** EXERCISE DATA **
┄┄┄┄┄┄┄┄┄┄

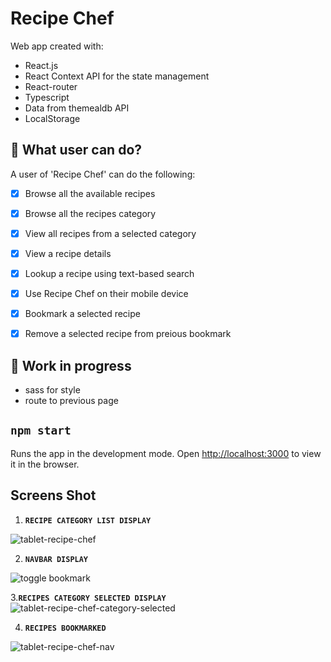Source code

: # Recipe Chef

Web app created with:
- React.js
- React Context API for the state management
- React-router
- Typescript
- Data from themealdb API  
- LocalStorage

## 🧐 What user can do?
A user of 'Recipe Chef' can do the following:
- [x] Browse all the available recipes 
- [x] Browse all the recipes category
- [x] View all recipes from a selected category
- [x] View a recipe details
- [x] Lookup a recipe using text-based search
- [x] Use Recipe Chef on their mobile device
- [x] Bookmark a selected recipe 
- [x] Remove a selected recipe from preious bookmark


## 🧐 Work in progress
- sass for style
- route to previous page

## `npm start`
Runs the app in the development mode.
Open [http://localhost:3000](http://localhost:3000) to view it in the browser.

## Screens Shot

 1. **`RECIPE CATEGORY LIST DISPLAY`**
<img src="https://user-images.githubusercontent.com/18241226/73794093-90a00600-479f-11ea-9d58-b164060ef532.png" alt="tablet-recipe-chef" title="tablet-recipe-chef"/> 

 2. **`NAVBAR DISPLAY`**
  
<img src="https://user-images.githubusercontent.com/18241226/73794094-91389c80-479f-11ea-9e65-d480094f0f6b.png" alt="toggle bookmark" title="toggle bookmark"/>   

 3.**`RECIPES CATEGORY SELECTED DISPLAY`**
<img src="https://user-images.githubusercontent.com/18241226/73794095-91389c80-479f-11ea-9ed0-06b61f92f166.png" alt="tablet-recipe-chef-category-selected" title="tablet-recipe-chef-category-selected"/>        

 4. **`RECIPES BOOKMARKED`**   
 <img  align="left" src=https://user-images.githubusercontent.com/18241226/73794097-91389c80-479f-11ea-88f7-41f9d5cd1616.png alt="tablet-recipe-chef-nav" title="1tablet-recipe-chef-nav"/>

┄┄┄┄┄┄┄┄┄┄

** EXERCISE PROMPT **
Please reproduce the material above word for word, without its images.

** OUTPUT FOR THIS TASK **
Source code

: # Recipe Chef

Web app created with:
- React.js
- React Context API for the state management
- React-router
- Typescript
- Data from themealdb API  
- LocalStorage

## 🧐 What user can do?
A user of 'Recipe Chef' can do the following:
- [x] Browse all the available recipes 
- [x] Browse all the recipes category
- [x] View all recipes from a selected category
- [x] View a recipe details
- [x] Lookup a recipe using text-based search
- [x] Use Recipe Chef on their mobile device
- [x] Bookmark a selected recipe 
- [x] Remove a selected recipe from preious bookmark


## 🧐 Work in progress
- sass for style
- route to previous page

## `npm start`
Runs the app in the development mode.
Open [http://localhost:3000](http://localhost:3000) to view it in the browser.

## Screens Shot

 1. **`RECIPE CATEGORY LIST DISPLAY`**
<img src="https://user-images.githubusercontent.com/18241226/73794093-90a00600-479f-11ea-9d58-b164060ef532.png" alt="tablet-recipe-chef" title="tablet-recipe-chef"/> 

 2. **`NAVBAR DISPLAY`**
  
<img src="https://user-images.githubusercontent.com/18241226/73794094-91389c80-479f-11ea-9e65-d480094f0f6b.png" alt="toggle bookmark" title="toggle bookmark"/>   

 3.**`RECIPES CATEGORY SELECTED DISPLAY`**
<img src="https://user-images.githubusercontent.com/18241226/73794095-91389c80-479f-11ea-9ed0-06b61f92f166.png" alt="tablet-recipe-chef-category-selected" title="tablet-recipe-chef-category-selected"/>        

 4. **`RECIPES BOOKMARKED`**   
 <img  align="left" src=https://user-images.githubusercontent.com/18241226/73794097-91389c80-479f-11ea-88f7-41f9d5cd1616.png alt="tablet-recipe-chef-nav" title="1tablet-recipe-chef-nav"/>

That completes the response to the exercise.